All lines containing the string "Adhesive" must be copied from the entries.

Collection entries:
=-=-=

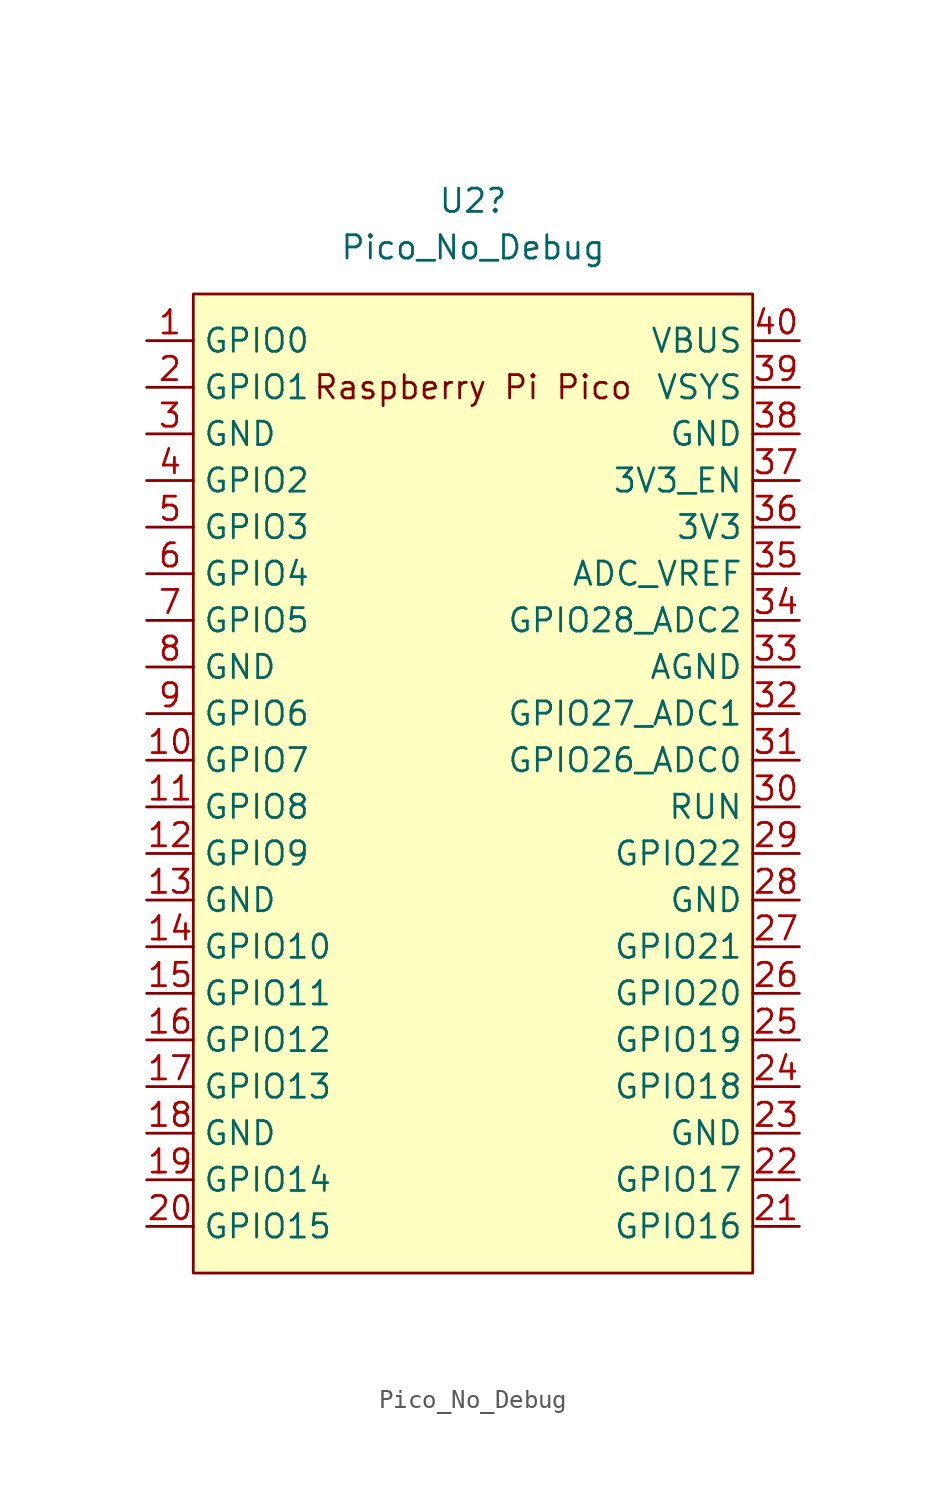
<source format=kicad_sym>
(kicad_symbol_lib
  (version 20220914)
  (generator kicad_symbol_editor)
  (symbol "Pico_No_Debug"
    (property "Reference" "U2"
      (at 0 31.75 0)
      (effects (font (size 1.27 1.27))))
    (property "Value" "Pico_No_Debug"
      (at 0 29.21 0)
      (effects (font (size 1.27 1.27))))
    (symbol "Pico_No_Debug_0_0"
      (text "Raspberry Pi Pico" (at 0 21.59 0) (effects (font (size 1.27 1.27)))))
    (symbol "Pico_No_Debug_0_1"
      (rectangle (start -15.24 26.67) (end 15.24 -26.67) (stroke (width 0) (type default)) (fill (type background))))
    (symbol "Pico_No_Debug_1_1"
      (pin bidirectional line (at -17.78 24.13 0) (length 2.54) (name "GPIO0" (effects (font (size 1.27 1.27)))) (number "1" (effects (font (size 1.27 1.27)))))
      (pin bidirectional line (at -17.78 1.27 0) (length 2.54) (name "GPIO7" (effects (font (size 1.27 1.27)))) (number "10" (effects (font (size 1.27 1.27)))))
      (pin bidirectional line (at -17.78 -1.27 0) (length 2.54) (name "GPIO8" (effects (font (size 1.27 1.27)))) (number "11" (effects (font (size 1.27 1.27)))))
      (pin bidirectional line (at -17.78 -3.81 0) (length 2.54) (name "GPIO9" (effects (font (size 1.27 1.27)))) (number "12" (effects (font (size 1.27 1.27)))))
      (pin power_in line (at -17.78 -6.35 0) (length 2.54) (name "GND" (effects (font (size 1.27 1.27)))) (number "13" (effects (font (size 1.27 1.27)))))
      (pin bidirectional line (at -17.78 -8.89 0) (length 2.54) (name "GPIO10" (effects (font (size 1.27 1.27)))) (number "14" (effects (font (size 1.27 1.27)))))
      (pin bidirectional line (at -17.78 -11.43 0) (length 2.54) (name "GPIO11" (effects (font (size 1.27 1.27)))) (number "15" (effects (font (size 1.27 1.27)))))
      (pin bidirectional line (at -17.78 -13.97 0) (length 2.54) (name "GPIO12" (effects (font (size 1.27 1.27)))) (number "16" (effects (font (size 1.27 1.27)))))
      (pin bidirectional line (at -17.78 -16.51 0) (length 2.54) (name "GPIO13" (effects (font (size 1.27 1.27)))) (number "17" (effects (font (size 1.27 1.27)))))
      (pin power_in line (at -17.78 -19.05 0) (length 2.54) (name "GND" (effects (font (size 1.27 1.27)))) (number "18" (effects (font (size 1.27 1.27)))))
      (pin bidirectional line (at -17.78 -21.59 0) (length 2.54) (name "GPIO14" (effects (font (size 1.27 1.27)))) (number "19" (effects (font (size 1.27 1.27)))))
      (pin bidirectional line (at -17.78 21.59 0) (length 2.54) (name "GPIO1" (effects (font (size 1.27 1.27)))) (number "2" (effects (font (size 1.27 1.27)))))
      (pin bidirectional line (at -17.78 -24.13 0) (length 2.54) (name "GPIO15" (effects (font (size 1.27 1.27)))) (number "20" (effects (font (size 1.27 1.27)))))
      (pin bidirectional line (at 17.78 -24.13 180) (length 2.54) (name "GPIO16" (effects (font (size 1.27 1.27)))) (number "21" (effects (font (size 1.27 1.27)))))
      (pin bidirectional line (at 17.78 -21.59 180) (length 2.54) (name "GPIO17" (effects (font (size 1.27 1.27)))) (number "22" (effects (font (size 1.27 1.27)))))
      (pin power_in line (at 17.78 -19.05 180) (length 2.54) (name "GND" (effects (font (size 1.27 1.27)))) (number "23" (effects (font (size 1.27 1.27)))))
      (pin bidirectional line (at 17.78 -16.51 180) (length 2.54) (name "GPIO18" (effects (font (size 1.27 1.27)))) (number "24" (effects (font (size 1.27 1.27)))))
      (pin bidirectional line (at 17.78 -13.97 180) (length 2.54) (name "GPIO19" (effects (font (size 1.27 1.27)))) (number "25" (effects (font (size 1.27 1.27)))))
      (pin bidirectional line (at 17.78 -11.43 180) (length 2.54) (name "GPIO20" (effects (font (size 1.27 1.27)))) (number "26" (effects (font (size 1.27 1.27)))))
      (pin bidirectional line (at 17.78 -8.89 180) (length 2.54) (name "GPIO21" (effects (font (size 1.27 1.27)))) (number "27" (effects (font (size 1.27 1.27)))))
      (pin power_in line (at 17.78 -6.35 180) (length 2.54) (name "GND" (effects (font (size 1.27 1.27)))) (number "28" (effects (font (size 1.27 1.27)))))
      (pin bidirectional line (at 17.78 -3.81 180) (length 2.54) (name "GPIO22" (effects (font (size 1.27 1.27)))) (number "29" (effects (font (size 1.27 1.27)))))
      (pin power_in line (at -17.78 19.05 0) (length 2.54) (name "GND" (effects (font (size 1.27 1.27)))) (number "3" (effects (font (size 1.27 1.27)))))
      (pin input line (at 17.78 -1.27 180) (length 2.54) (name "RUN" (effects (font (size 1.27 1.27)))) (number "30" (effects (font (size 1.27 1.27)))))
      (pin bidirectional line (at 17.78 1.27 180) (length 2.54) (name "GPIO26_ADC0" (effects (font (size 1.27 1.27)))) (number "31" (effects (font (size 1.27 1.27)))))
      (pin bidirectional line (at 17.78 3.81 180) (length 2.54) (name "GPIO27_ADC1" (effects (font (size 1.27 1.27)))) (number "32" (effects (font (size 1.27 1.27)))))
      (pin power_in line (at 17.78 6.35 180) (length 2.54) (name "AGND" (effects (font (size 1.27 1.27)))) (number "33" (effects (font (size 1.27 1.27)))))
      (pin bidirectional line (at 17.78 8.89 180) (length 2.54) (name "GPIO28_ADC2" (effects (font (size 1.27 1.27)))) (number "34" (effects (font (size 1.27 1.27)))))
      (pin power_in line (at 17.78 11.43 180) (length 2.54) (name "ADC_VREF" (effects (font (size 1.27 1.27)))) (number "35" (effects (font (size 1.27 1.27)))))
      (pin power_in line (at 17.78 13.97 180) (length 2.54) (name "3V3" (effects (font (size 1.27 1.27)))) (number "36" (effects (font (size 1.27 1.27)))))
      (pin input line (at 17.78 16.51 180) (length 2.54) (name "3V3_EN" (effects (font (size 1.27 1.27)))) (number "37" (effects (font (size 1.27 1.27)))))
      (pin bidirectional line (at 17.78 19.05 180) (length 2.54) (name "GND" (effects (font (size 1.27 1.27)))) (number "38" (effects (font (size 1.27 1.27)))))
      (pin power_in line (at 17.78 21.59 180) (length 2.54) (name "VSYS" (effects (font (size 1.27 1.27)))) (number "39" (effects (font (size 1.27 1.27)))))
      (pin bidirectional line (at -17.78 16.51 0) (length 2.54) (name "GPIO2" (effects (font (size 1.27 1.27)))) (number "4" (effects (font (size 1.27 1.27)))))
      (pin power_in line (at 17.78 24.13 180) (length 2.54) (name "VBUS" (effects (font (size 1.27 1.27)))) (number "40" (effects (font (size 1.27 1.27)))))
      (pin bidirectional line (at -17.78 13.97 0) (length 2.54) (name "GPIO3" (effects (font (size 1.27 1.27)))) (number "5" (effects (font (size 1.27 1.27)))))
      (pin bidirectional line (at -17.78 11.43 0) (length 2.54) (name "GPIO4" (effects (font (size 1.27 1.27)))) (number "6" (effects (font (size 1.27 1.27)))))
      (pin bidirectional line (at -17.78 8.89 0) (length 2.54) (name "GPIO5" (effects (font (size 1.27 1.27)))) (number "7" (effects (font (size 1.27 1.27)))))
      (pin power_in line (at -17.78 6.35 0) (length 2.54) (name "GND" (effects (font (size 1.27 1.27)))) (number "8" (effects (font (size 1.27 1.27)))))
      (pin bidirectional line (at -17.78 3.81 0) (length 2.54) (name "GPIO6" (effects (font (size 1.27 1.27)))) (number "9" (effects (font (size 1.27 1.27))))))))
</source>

=-=-=

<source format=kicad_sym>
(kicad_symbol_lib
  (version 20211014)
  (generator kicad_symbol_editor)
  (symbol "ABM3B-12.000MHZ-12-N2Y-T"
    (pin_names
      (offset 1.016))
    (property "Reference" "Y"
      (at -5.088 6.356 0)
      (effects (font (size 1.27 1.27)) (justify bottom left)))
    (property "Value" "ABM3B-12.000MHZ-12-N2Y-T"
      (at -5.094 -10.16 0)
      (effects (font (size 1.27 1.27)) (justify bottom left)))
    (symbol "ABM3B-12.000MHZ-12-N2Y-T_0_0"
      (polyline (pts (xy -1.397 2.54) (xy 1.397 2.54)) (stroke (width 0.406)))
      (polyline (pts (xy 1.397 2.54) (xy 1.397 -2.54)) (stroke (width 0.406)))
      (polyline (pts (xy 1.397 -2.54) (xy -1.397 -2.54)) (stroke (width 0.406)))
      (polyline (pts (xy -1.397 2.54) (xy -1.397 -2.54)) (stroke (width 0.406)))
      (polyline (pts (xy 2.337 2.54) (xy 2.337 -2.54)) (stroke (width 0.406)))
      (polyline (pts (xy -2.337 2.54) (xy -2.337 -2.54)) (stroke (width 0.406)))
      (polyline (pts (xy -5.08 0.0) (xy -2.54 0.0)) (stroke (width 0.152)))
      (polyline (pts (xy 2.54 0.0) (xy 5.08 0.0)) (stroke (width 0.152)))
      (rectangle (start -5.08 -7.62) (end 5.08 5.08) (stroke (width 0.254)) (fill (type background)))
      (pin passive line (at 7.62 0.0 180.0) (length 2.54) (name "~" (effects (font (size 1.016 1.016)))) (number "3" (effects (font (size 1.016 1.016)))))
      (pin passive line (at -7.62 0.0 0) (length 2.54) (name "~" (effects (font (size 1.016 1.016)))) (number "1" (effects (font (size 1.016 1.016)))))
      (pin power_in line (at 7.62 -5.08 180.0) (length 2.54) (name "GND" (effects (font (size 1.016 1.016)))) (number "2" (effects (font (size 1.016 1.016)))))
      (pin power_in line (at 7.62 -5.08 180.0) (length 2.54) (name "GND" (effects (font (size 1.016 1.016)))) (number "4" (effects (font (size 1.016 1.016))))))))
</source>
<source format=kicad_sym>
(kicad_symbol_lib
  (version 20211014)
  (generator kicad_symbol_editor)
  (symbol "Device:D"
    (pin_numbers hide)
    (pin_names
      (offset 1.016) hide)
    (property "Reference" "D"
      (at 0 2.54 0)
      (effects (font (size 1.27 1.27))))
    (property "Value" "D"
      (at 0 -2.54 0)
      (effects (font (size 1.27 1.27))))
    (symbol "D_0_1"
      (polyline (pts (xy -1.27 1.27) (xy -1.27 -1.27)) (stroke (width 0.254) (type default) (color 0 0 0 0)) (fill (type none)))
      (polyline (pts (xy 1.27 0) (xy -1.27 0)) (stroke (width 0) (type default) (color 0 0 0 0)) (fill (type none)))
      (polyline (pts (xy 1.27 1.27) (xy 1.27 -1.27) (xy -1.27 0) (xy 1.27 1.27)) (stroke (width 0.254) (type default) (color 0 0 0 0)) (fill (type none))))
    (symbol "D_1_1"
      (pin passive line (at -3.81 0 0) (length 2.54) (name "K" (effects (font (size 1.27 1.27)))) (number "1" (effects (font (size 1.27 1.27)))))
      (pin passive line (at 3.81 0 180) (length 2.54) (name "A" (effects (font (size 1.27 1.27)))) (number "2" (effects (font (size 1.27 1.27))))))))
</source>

=-=-=

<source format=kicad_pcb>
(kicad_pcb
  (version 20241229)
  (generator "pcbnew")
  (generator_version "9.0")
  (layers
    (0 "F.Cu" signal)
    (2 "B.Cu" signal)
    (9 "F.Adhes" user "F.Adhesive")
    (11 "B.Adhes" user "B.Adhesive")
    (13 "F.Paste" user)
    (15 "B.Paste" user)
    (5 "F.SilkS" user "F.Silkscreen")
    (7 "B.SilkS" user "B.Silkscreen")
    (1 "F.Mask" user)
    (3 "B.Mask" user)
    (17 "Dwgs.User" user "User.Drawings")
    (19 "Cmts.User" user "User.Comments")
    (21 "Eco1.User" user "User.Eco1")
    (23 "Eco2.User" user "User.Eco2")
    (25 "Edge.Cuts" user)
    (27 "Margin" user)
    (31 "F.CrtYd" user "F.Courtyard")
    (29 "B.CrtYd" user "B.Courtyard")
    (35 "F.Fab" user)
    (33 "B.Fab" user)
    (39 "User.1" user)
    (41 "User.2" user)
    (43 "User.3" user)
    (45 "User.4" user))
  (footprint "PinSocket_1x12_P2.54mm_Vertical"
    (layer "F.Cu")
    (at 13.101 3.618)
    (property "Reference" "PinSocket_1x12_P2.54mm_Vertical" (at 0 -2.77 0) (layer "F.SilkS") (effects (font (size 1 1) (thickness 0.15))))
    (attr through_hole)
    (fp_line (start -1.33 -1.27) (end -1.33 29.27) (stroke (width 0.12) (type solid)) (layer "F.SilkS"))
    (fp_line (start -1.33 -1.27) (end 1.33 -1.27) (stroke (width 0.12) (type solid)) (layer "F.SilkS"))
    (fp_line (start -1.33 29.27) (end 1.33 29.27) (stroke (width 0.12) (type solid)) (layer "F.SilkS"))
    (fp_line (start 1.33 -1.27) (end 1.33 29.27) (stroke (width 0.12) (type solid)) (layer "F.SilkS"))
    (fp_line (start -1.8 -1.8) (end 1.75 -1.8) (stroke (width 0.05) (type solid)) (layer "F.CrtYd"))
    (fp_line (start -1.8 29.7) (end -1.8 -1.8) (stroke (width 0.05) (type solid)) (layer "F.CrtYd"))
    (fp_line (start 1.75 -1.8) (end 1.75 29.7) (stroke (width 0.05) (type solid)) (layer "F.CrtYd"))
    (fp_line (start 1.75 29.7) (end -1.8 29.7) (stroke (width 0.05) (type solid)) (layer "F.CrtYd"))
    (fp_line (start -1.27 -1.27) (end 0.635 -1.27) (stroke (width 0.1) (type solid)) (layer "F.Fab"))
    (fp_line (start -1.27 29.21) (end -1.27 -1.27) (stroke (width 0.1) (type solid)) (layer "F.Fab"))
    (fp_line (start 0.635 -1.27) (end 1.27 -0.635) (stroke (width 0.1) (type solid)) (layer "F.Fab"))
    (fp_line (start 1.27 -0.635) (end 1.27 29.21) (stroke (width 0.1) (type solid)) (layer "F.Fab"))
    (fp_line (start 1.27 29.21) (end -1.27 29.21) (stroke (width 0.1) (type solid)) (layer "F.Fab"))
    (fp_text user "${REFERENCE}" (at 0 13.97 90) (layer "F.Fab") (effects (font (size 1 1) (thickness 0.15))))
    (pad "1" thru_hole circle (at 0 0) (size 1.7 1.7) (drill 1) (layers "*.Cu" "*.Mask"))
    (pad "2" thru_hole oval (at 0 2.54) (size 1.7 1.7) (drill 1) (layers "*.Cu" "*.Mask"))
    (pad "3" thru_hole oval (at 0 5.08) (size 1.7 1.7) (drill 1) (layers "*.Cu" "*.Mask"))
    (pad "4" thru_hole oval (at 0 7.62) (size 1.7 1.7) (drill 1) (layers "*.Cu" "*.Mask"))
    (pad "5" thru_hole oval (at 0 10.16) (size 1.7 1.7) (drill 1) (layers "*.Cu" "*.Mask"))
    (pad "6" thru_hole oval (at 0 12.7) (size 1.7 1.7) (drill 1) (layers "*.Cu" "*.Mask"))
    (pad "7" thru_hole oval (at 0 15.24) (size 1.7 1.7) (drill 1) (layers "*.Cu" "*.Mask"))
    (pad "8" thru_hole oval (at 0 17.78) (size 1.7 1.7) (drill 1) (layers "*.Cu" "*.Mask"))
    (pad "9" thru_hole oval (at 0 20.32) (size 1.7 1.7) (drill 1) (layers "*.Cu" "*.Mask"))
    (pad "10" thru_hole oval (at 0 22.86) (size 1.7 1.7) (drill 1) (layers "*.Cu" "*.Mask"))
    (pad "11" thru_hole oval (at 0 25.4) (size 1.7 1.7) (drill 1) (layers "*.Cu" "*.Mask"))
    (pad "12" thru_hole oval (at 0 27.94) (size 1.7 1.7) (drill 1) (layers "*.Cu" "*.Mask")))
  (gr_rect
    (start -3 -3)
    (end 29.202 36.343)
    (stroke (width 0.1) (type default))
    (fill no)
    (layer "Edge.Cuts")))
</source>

=-=-=

■ **Reply to the exercise**
    (9 "F.Adhes" user "F.Adhesive")
    (11 "B.Adhes" user "B.Adhesive")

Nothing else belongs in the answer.